Background: In January of 2014, an outbreak of malaria was declared in the Honde Valley region of Mutasa District in Zimbabwe. The area has a hot, temperate climate and high rainfall pattern ideal for vector breeding and malaria transmission. Gravity fed irrigation channels span the valley creating a number of breeding sites for malaria vectors, mosquitoes. Malaria outbreaks have been a common occurrence in the district over the past few years despite the district meeting set targets for prevention interventions like indoor residual spraying (IRS) with pyrethroids and long lasting insecticidal nets distribution. The objectives of this study were to describe the outbreak by person, place and time, to assess the community's knowledge on malaria transmission, signs and symptoms and treatment and to tease out factors associated with malaria infection in the district.
Methods: An unmatched case-control study was carried out. Interviewer guided questionnaires were administered to residents of the valley who met the inclusion criteria in order to tease out possible factors associated with malaria infection. A case was defined as a resident of Honde Valley with a history of malaria symptoms and a confirmed diagnosis from 13 January 2014 to 26 January 2014. A control was a resident of Mutasa District who was present in the district during the time of the outbreak but did not develop symptoms of malaria. A total of 87 cases and 87 controls were enrolled.
Results: Cases and controls were comparable in terms of socio-demographic characteristics and knowledge on malaria transmission, treatment and prevention. Risk factors associated with contracting malaria during the outbreak were being under the age of 5 years (OR = 9.92, CI 1, 2-80, 1), not using mosquito repellents (OR = 8, 25 CI 3, 78-18, 0), having outdoor activities before dawn and after dusk (OR = 2, 81 CI 1,04-7, 6).

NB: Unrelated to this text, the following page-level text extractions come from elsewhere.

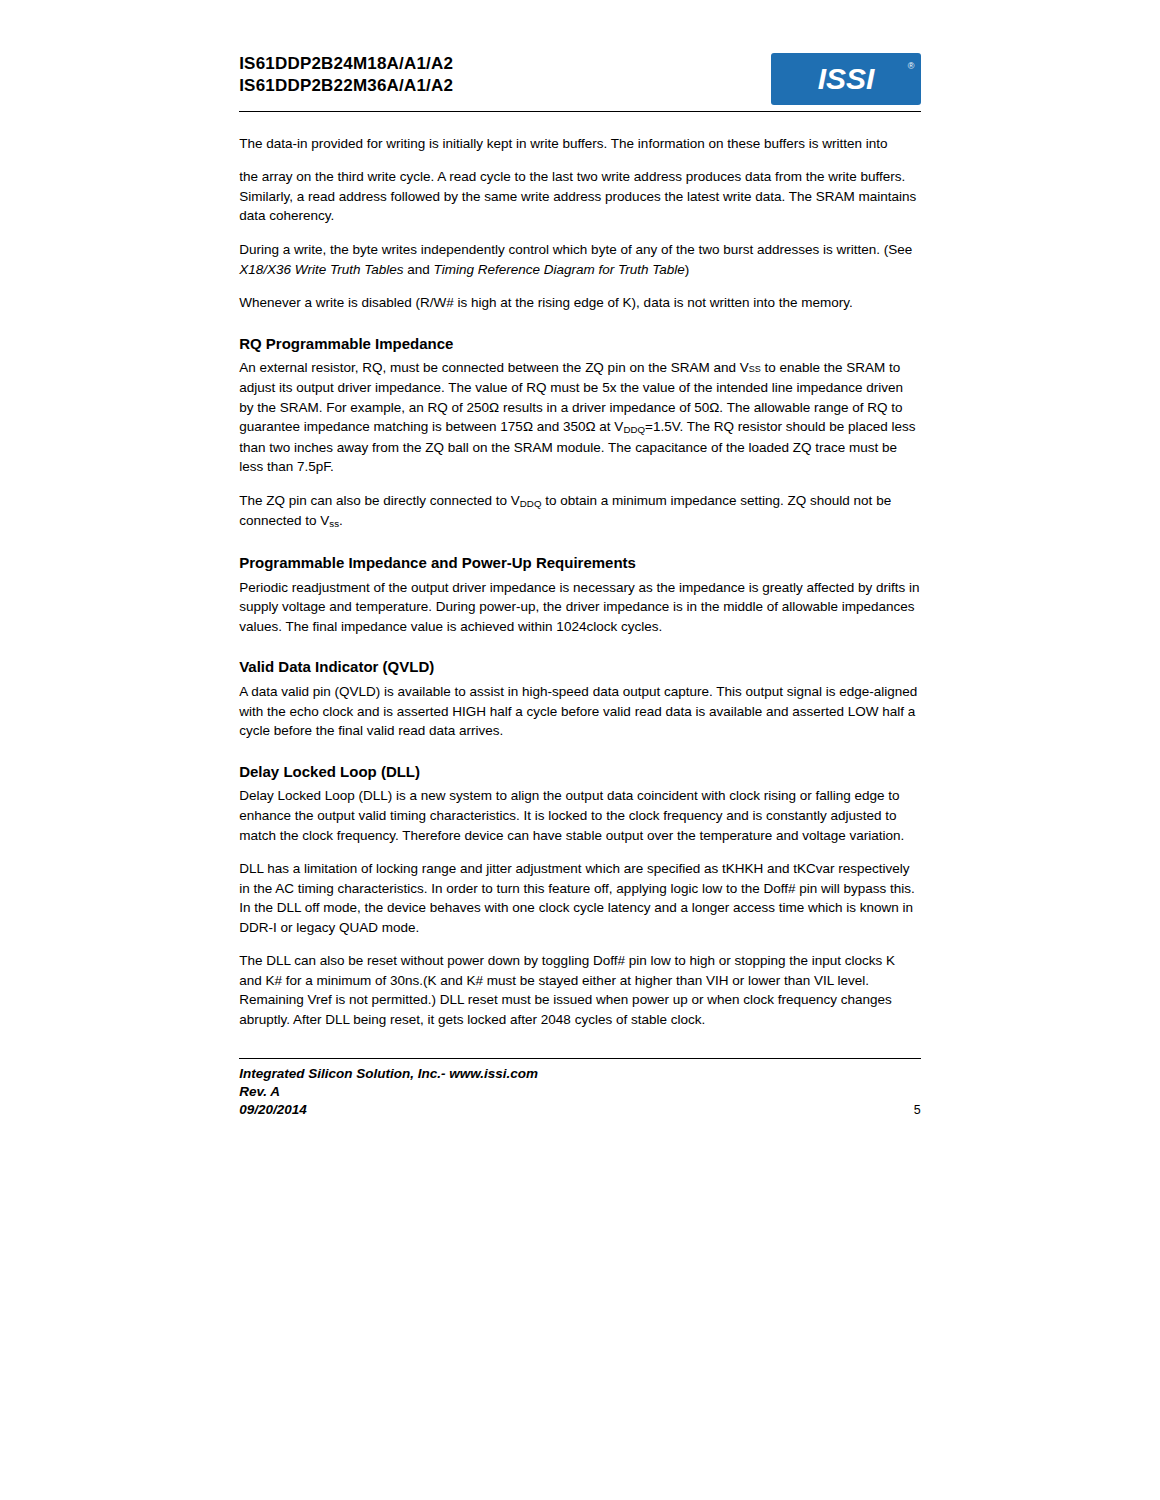IS61DDP2B24M18A/A1/A2
IS61DDP2B22M36A/A1/A2
ISSI ®
The data-in provided for writing is initially kept in write buffers. The information on these buffers is written into
the array on the third write cycle. A read cycle to the last two write address produces data from the write buffers. Similarly, a read address followed by the same write address produces the latest write data. The SRAM maintains data coherency.
During a write, the byte writes independently control which byte of any of the two burst addresses is written. (See X18/X36 Write Truth Tables and Timing Reference Diagram for Truth Table)
Whenever a write is disabled (R/W# is high at the rising edge of K), data is not written into the memory.
RQ Programmable Impedance
An external resistor, RQ, must be connected between the ZQ pin on the SRAM and Vss to enable the SRAM to adjust its output driver impedance. The value of RQ must be 5x the value of the intended line impedance driven by the SRAM. For example, an RQ of 250Ω results in a driver impedance of 50Ω. The allowable range of RQ to guarantee impedance matching is between 175Ω and 350Ω at VDDQ=1.5V. The RQ resistor should be placed less than two inches away from the ZQ ball on the SRAM module. The capacitance of the loaded ZQ trace must be less than 7.5pF.
The ZQ pin can also be directly connected to VDDQ to obtain a minimum impedance setting. ZQ should not be connected to Vss.
Programmable Impedance and Power-Up Requirements
Periodic readjustment of the output driver impedance is necessary as the impedance is greatly affected by drifts in supply voltage and temperature. During power-up, the driver impedance is in the middle of allowable impedances values. The final impedance value is achieved within 1024clock cycles.
Valid Data Indicator (QVLD)
A data valid pin (QVLD) is available to assist in high-speed data output capture. This output signal is edge-aligned with the echo clock and is asserted HIGH half a cycle before valid read data is available and asserted LOW half a cycle before the final valid read data arrives.
Delay Locked Loop (DLL)
Delay Locked Loop (DLL) is a new system to align the output data coincident with clock rising or falling edge to enhance the output valid timing characteristics. It is locked to the clock frequency and is constantly adjusted to match the clock frequency. Therefore device can have stable output over the temperature and voltage variation.
DLL has a limitation of locking range and jitter adjustment which are specified as tKHKH and tKCvar respectively in the AC timing characteristics. In order to turn this feature off, applying logic low to the Doff# pin will bypass this. In the DLL off mode, the device behaves with one clock cycle latency and a longer access time which is known in DDR-I or legacy QUAD mode.
The DLL can also be reset without power down by toggling Doff# pin low to high or stopping the input clocks K and K# for a minimum of 30ns.(K and K# must be stayed either at higher than VIH or lower than VIL level. Remaining Vref is not permitted.) DLL reset must be issued when power up or when clock frequency changes abruptly. After DLL being reset, it gets locked after 2048 cycles of stable clock.
Integrated Silicon Solution, Inc.- www.issi.com
Rev. A
09/20/2014
5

Having received indoor residual spraying in ones house was a risk factor for contracting malaria (OR = 1, 68 CI 0, 74-3, 83). This finding was not statistically significant. Sleeping under an insecticidal net and wearing protective clothing when outdoors after dusk were protective factors against contracting malaria (OR = 0, 27 CI 0, 12-0, 59 and OR = 0, 12 CI 0, 06-0, 25 respectively). All cases were treated according to the national malaria case management guidelines.
Conclusions: Risk factors for contracting malaria were being under the age of 5 years, outdoor activities at night and not using mosquito repellents. Net use was a protective factor from contracting malaria in Mutasa District. Indoor residual spraying with pyrethroids in Honde Valley was not a protective factor against contracting malaria.